Data items —
******************************

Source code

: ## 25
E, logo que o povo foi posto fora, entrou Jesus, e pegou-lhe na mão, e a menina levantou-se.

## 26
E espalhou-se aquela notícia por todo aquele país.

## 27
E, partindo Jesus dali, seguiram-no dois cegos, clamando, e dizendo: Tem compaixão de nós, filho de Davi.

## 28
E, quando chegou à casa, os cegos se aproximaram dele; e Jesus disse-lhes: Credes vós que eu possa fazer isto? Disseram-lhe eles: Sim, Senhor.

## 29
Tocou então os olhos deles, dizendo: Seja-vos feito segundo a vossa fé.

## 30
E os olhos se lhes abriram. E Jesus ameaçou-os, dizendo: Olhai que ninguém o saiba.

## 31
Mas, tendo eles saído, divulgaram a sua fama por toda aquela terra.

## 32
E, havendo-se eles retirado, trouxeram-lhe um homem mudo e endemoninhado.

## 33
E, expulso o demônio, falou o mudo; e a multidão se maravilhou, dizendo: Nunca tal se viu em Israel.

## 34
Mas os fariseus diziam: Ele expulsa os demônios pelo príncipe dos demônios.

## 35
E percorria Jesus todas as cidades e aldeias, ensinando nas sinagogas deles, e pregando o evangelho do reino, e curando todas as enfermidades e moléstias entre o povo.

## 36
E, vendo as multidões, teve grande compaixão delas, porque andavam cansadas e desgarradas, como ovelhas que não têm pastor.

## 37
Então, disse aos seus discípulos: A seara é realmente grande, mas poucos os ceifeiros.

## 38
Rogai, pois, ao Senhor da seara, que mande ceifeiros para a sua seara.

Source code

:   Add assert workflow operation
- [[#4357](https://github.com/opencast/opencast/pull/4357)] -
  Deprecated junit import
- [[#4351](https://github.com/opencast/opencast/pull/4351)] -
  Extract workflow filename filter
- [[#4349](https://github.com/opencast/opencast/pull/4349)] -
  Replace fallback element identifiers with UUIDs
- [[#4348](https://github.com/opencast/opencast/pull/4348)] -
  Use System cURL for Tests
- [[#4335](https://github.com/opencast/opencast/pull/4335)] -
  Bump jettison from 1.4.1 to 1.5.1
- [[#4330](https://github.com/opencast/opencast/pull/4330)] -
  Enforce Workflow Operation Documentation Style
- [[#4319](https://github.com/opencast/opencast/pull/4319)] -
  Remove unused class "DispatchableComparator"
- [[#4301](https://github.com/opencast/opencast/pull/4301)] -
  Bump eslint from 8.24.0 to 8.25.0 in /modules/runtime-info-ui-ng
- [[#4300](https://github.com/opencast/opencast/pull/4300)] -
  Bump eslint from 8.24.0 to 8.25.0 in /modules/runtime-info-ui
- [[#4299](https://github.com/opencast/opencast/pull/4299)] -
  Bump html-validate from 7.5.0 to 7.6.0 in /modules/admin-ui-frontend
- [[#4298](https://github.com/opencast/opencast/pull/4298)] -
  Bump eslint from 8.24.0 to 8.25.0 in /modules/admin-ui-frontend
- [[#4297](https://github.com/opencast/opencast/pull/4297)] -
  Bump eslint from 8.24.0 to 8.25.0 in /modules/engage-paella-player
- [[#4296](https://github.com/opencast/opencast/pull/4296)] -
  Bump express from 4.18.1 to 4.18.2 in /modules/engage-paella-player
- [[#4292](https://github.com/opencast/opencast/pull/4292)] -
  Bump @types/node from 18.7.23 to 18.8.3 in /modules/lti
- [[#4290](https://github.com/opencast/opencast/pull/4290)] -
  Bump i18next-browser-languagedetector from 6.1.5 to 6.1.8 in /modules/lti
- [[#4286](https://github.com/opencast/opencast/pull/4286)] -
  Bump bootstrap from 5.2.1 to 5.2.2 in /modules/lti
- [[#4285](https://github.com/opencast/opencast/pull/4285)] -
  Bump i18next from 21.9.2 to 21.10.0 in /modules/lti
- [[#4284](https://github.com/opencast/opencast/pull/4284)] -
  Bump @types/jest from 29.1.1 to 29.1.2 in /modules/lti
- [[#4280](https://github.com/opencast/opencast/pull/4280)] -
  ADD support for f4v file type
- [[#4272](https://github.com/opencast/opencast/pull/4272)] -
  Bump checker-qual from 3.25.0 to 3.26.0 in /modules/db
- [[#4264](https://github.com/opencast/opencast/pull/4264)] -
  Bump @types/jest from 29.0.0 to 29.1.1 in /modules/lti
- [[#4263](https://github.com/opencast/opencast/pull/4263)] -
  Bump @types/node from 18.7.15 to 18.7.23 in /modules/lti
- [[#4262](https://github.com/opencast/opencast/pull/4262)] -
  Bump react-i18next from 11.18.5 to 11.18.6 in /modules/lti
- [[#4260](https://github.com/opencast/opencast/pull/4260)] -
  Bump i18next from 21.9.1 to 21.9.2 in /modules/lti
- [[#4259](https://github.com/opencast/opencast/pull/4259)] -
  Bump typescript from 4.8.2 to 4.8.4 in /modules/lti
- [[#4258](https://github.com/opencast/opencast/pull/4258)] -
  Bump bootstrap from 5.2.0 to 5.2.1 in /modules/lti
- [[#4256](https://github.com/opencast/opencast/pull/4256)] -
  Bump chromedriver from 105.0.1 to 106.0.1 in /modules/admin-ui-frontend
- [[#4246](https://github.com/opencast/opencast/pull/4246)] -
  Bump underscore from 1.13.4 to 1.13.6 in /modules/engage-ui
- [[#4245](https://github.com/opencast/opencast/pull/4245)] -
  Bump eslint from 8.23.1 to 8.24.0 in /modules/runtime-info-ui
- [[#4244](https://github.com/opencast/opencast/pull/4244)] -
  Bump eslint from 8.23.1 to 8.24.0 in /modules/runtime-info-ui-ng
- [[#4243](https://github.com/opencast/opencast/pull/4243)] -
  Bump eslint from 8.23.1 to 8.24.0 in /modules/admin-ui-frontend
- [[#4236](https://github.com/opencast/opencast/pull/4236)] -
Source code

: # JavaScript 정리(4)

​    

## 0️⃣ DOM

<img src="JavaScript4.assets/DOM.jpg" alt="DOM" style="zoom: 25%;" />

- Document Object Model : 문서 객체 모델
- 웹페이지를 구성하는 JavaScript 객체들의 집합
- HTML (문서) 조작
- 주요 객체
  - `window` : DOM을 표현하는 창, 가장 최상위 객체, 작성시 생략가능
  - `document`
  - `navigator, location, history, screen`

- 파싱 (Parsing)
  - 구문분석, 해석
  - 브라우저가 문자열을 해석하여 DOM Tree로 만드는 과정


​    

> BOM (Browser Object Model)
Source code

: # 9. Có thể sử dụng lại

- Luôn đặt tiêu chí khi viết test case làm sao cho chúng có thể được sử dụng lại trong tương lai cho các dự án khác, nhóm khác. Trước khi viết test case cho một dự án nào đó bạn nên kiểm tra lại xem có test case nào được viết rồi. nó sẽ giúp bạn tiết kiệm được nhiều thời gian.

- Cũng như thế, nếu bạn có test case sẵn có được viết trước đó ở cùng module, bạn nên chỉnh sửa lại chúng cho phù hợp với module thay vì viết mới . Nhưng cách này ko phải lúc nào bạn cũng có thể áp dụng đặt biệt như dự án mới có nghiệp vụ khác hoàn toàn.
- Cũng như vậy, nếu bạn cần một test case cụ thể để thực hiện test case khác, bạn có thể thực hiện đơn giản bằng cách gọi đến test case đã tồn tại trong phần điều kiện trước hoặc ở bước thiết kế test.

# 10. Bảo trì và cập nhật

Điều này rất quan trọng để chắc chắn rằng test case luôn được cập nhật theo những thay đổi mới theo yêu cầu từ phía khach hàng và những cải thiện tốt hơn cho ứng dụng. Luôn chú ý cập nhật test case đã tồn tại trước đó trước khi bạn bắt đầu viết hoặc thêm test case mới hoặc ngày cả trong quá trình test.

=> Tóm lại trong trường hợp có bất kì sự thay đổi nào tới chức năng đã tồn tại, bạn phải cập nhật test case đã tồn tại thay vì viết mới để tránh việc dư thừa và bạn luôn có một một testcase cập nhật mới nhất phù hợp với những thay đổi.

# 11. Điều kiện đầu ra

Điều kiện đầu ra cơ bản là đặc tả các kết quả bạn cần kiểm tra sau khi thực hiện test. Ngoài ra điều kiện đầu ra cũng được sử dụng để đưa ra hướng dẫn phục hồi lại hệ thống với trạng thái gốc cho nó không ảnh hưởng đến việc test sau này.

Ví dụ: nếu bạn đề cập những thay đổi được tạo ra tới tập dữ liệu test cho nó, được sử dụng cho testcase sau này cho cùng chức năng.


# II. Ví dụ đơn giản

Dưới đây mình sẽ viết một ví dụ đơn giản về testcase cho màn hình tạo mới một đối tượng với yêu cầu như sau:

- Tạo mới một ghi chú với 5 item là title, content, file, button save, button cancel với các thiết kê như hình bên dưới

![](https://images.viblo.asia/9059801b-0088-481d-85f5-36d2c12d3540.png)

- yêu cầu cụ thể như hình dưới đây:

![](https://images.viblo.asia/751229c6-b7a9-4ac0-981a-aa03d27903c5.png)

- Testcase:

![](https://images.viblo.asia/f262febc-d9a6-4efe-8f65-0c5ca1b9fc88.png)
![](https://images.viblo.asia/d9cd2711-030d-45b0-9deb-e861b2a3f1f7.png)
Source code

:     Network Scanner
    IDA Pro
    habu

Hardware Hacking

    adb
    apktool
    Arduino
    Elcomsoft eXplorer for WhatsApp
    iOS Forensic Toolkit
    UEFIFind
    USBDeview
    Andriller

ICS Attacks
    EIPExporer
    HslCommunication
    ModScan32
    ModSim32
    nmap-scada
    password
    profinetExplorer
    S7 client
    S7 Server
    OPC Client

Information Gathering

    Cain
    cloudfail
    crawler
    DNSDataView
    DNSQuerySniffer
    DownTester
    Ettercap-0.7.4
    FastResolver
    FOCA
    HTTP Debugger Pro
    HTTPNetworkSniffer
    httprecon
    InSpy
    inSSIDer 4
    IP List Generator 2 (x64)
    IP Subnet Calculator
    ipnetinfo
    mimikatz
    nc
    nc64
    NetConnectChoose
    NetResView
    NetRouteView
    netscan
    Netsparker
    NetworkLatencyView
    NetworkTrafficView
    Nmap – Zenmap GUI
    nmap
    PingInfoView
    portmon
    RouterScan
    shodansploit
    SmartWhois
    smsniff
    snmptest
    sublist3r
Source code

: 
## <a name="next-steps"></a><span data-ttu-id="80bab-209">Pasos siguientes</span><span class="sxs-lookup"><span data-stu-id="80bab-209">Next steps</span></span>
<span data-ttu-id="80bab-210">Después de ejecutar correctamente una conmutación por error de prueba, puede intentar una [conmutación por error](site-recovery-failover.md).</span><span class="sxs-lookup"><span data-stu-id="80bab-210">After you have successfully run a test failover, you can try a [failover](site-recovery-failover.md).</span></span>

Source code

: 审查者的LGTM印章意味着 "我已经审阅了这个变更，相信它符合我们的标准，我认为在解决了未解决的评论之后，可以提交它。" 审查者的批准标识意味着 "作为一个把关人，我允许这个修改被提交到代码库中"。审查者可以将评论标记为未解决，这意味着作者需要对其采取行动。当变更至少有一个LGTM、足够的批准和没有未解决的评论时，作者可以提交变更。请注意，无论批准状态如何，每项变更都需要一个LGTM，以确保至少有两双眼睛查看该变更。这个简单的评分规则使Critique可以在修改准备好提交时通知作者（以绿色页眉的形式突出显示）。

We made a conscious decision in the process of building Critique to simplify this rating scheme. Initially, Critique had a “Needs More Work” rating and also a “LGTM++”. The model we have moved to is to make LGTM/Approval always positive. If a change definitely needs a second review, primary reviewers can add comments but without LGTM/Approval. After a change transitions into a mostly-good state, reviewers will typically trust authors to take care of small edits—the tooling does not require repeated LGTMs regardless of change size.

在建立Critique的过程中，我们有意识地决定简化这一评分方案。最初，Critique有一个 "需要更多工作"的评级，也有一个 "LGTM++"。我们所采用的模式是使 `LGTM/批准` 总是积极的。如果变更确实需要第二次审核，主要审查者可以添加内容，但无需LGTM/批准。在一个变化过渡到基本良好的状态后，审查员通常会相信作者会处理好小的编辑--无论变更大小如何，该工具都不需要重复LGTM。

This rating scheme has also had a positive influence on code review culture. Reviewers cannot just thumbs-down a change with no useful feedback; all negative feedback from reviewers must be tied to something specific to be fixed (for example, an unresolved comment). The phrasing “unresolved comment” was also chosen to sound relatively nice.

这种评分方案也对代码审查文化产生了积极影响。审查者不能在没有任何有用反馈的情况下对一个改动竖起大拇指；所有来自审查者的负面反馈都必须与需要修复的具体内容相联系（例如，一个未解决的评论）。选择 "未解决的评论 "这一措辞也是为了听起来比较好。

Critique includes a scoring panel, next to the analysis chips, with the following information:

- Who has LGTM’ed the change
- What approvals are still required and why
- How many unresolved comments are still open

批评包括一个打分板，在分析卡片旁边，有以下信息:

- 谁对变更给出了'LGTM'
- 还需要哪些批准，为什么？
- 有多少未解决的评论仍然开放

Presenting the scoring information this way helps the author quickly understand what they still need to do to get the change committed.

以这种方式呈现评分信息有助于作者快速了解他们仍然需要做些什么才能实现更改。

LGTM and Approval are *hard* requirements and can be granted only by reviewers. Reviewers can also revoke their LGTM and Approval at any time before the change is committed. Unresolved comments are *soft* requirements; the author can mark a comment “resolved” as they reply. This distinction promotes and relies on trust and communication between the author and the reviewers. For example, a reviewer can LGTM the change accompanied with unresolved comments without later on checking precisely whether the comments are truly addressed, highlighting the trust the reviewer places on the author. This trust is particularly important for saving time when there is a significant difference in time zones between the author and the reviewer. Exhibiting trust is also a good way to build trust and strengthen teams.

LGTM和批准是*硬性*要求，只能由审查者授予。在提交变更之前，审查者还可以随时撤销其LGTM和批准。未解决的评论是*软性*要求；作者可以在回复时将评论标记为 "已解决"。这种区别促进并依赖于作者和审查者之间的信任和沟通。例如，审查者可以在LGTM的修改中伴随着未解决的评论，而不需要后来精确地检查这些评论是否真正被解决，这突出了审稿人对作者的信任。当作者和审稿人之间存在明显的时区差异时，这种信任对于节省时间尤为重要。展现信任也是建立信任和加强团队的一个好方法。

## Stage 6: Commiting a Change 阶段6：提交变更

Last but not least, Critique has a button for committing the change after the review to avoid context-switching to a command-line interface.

******************************

WHAT IS EXPECTED —
Examine the entries and say how many of their lines hold the word "nhật". No other words should accompany the number.

SOLUTION BELOW —
3